The World Health Organisation (WHO) has said the coronavirus (COVID-19) “may never go away.” It, therefore, warned against any attempt to predict how long it would keep circulating and called for a “massive effort” to counter it.
WHO emergencies expert, Mike Ryan, told an online briefing on Wednesday: “It is important to put this on the table: this virus may become just another endemic virus in our communities.
“We need to get into the mindset that it is going to take some time to come out of this pandemic,” WHO epidemiologist Maria van Kerkhove told the briefing.
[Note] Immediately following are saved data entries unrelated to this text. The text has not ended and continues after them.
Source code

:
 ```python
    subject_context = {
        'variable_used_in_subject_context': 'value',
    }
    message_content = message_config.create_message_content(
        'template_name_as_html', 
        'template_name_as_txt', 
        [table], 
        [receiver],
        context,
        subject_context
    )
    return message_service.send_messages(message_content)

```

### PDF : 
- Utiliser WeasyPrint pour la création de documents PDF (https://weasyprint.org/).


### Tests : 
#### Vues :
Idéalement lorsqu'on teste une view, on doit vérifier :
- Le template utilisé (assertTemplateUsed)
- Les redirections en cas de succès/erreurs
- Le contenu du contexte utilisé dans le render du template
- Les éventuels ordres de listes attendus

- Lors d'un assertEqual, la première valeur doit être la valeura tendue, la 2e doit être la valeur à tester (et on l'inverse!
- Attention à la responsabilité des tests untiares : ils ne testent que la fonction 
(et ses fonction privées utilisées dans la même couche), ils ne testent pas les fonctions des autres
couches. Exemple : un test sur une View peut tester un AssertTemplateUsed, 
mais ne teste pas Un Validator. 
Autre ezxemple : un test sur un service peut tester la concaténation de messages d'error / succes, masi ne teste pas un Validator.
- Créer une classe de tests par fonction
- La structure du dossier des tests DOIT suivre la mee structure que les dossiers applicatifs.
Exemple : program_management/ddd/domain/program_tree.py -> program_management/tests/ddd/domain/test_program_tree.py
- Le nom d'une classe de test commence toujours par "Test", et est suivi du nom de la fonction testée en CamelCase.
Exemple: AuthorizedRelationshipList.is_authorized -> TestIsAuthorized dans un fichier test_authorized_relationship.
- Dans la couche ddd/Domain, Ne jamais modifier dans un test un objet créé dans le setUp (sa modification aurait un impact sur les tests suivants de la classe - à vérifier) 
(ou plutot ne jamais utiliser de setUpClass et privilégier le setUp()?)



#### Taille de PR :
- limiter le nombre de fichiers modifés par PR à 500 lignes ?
WHO Director-General Tedros Adhanom Ghebreyesus added: “The trajectory is in our hands, and it’s everybody’s business, and we should all contribute to stopping this pandemic.”
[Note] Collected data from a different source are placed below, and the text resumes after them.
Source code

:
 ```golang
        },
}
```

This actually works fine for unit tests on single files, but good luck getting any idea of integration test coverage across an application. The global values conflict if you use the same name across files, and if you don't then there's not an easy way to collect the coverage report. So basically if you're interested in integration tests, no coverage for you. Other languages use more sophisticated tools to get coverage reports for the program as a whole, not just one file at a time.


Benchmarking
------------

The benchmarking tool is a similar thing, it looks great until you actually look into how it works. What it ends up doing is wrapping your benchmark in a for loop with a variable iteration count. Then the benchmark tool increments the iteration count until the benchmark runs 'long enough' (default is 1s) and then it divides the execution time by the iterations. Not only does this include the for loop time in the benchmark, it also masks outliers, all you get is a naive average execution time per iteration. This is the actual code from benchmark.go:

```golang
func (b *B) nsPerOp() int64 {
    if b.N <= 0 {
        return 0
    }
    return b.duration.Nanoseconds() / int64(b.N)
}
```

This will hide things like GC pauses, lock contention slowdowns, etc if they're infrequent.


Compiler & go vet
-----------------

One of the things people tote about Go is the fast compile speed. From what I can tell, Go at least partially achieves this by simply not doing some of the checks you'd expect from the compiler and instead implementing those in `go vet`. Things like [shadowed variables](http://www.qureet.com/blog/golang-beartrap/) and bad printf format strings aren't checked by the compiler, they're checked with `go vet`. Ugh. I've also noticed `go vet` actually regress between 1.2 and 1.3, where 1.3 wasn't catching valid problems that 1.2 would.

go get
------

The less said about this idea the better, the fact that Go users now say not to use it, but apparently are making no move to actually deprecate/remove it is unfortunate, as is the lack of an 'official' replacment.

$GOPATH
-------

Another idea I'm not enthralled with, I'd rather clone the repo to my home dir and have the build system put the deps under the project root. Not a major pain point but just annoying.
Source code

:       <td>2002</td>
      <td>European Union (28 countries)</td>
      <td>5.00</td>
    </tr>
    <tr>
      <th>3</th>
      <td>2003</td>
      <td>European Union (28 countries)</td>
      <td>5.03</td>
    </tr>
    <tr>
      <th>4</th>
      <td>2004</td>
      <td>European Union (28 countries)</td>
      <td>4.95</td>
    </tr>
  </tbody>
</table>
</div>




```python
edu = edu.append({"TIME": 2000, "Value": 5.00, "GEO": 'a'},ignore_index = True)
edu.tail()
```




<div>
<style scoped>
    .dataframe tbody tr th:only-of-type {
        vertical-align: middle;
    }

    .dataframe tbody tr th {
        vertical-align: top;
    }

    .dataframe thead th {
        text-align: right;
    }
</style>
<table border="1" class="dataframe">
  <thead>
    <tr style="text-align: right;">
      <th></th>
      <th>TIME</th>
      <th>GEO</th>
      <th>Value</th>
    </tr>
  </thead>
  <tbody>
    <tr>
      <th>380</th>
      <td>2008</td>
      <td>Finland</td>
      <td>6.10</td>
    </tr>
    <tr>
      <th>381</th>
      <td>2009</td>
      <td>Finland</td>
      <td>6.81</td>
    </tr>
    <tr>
This came as more than 140 world leaders and experts yesterday signed an open letter calling on all governments to unite behind a people’s vaccine against COVID-19.
The signatories include President of South Africa and Chair of the African Union Cyril Ramaphosa; Prime Minister of Pakistan Imran Khan; President of the Republic of Senegal, Macky Sall; and President of the Republic of Ghana Nana Addo Dankwa Akufo-Addo.
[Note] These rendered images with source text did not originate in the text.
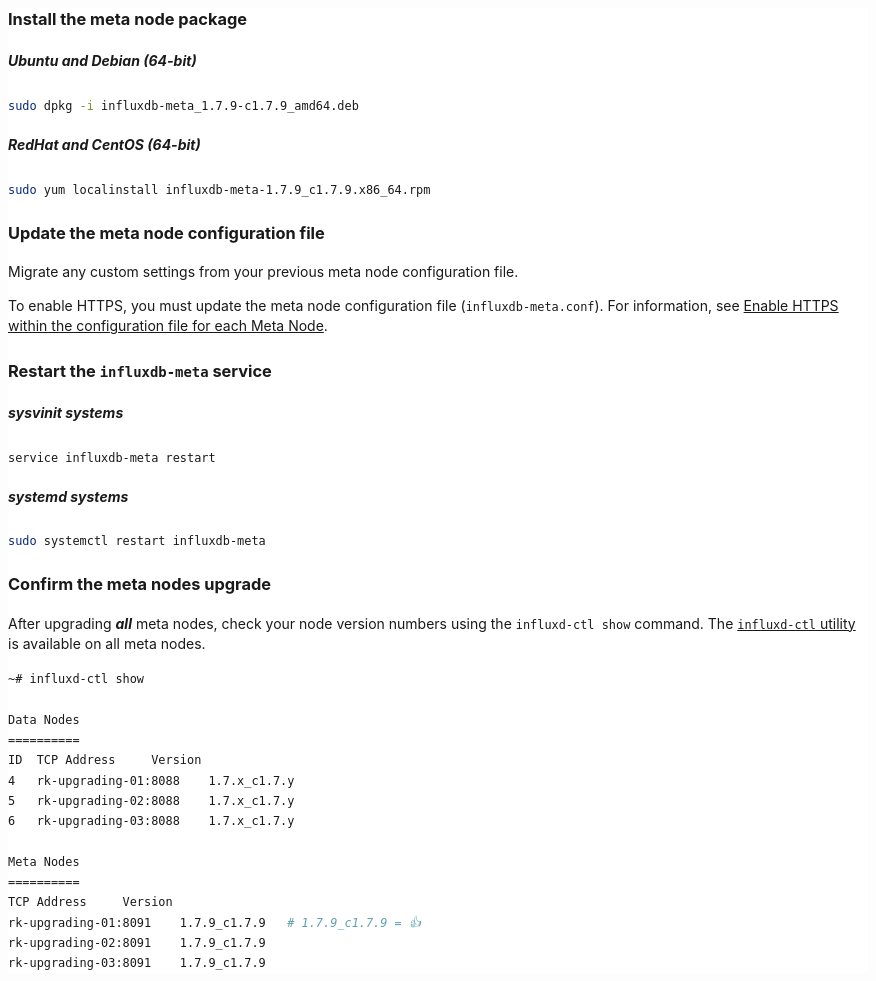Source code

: ### Install the meta node package

##### Ubuntu and Debian (64-bit)

```bash
sudo dpkg -i influxdb-meta_1.7.9-c1.7.9_amd64.deb
```

##### RedHat and CentOS (64-bit)

```bash
sudo yum localinstall influxdb-meta-1.7.9_c1.7.9.x86_64.rpm
```

### Update the meta node configuration file

Migrate any custom settings from your previous meta node configuration file.

To enable HTTPS, you must update the meta node configuration file (`influxdb-meta.conf`). For information, see [Enable HTTPS within the configuration file for each Meta Node](/enterprise_influxdb/v1.7/guides/https_setup/#step-3-enable-https-within-the-configuration-file-for-each-meta-node).

### Restart the `influxdb-meta` service

##### sysvinit systems

```bash
service influxdb-meta restart
```

##### systemd systems

```bash
sudo systemctl restart influxdb-meta
```

### Confirm the meta nodes upgrade

After upgrading _**all**_ meta nodes, check your node version numbers using the
`influxd-ctl show` command.
The [`influxd-ctl` utility](/enterprise_influxdb/v1.7/administration/cluster-commands/) is available on all meta nodes.

```bash
~# influxd-ctl show

Data Nodes
==========
ID	TCP Address		Version
4	rk-upgrading-01:8088	1.7.x_c1.7.y
5	rk-upgrading-02:8088	1.7.x_c1.7.y
6	rk-upgrading-03:8088	1.7.x_c1.7.y

Meta Nodes
==========
TCP Address		Version
rk-upgrading-01:8091	1.7.9_c1.7.9   # 1.7.9_c1.7.9 = 👍
rk-upgrading-02:8091	1.7.9_c1.7.9
rk-upgrading-03:8091	1.7.9_c1.7.9
```
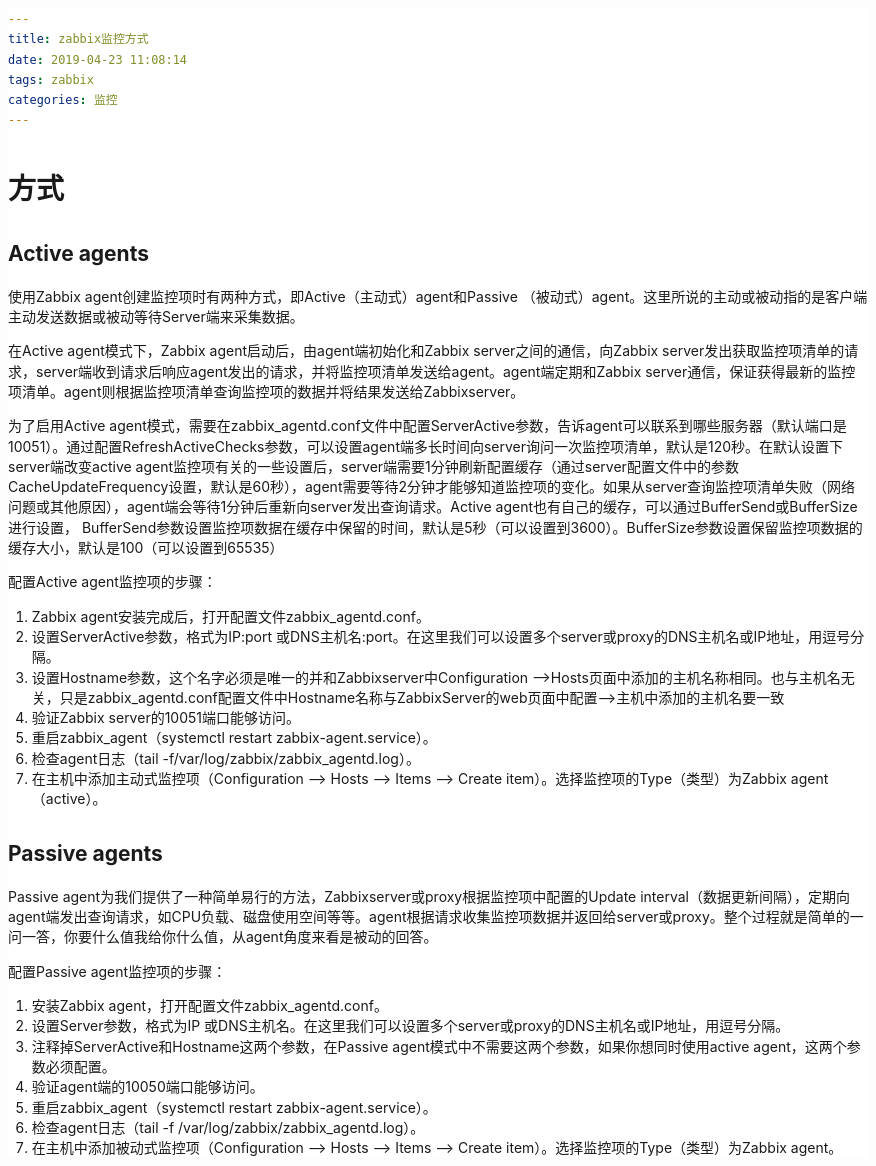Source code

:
 ```yaml
---
title: zabbix监控方式
date: 2019-04-23 11:08:14
tags: zabbix
categories: 监控
---
```


# 方式

## Active agents

使用Zabbix agent创建监控项时有两种方式，即Active（主动式）agent和Passive （被动式）agent。这里所说的主动或被动指的是客户端主动发送数据或被动等待Server端来采集数据。

在Active agent模式下，Zabbix agent启动后，由agent端初始化和Zabbix server之间的通信，向Zabbix server发出获取监控项清单的请求，server端收到请求后响应agent发出的请求，并将监控项清单发送给agent。agent端定期和Zabbix server通信，保证获得最新的监控项清单。agent则根据监控项清单查询监控项的数据并将结果发送给Zabbixserver。

为了启用Active agent模式，需要在zabbix_agentd.conf文件中配置ServerActive参数，告诉agent可以联系到哪些服务器（默认端口是10051）。通过配置RefreshActiveChecks参数，可以设置agent端多长时间向server询问一次监控项清单，默认是120秒。在默认设置下server端改变active agent监控项有关的一些设置后，server端需要1分钟刷新配置缓存（通过server配置文件中的参数CacheUpdateFrequency设置，默认是60秒），agent需要等待2分钟才能够知道监控项的变化。如果从server查询监控项清单失败（网络问题或其他原因），agent端会等待1分钟后重新向server发出查询请求。Active agent也有自己的缓存，可以通过BufferSend或BufferSize进行设置， BufferSend参数设置监控项数据在缓存中保留的时间，默认是5秒（可以设置到3600）。BufferSize参数设置保留监控项数据的缓存大小，默认是100（可以设置到65535）

配置Active agent监控项的步骤：

1. Zabbix agent安装完成后，打开配置文件zabbix_agentd.conf。
2. 设置ServerActive参数，格式为IP:port 或DNS主机名:port。在这里我们可以设置多个server或proxy的DNS主机名或IP地址，用逗号分隔。
3. 设置Hostname参数，这个名字必须是唯一的并和Zabbixserver中Configuration -->Hosts页面中添加的主机名称相同。也与主机名无关，只是zabbix_agentd.conf配置文件中Hostname名称与ZabbixServer的web页面中配置-->主机中添加的主机名要一致
4. 验证Zabbix server的10051端口能够访问。
5. 重启zabbix_agent（systemctl restart zabbix-agent.service）。
6. 检查agent日志（tail -f/var/log/zabbix/zabbix_agentd.log）。
7. 在主机中添加主动式监控项（Configuration --> Hosts --> Items --> Create item）。选择监控项的Type（类型）为Zabbix agent（active）。



## Passive agents

Passive agent为我们提供了一种简单易行的方法，Zabbixserver或proxy根据监控项中配置的Update interval（数据更新间隔），定期向agent端发出查询请求，如CPU负载、磁盘使用空间等等。agent根据请求收集监控项数据并返回给server或proxy。整个过程就是简单的一问一答，你要什么值我给你什么值，从agent角度来看是被动的回答。

配置Passive agent监控项的步骤：

1. 安装Zabbix agent，打开配置文件zabbix_agentd.conf。
2. 设置Server参数，格式为IP 或DNS主机名。在这里我们可以设置多个server或proxy的DNS主机名或IP地址，用逗号分隔。
3. 注释掉ServerActive和Hostname这两个参数，在Passive agent模式中不需要这两个参数，如果你想同时使用active agent，这两个参数必须配置。
4. 验证agent端的10050端口能够访问。
5. 重启zabbix_agent（systemctl restart zabbix-agent.service）。
6. 检查agent日志（tail -f /var/log/zabbix/zabbix_agentd.log）。
7. 在主机中添加被动式监控项（Configuration --> Hosts --> Items --> Create item）。选择监控项的Type（类型）为Zabbix agent。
The letter, which marked the most ambitious position yet by world leaders on a COVID-19 vaccine, according to a statement by the Joint United Nations Programme on AIDS (UNAIDS), demanded that all vaccines, treatments and tests be patent-free, mass-produced, distributed fairly and made available to all people, in all countries, free of charge.
Coordinated by UNAIDS and Oxfam, the letter warned that the world should not have monopolies and competition stand in the way of the universal need to save lives.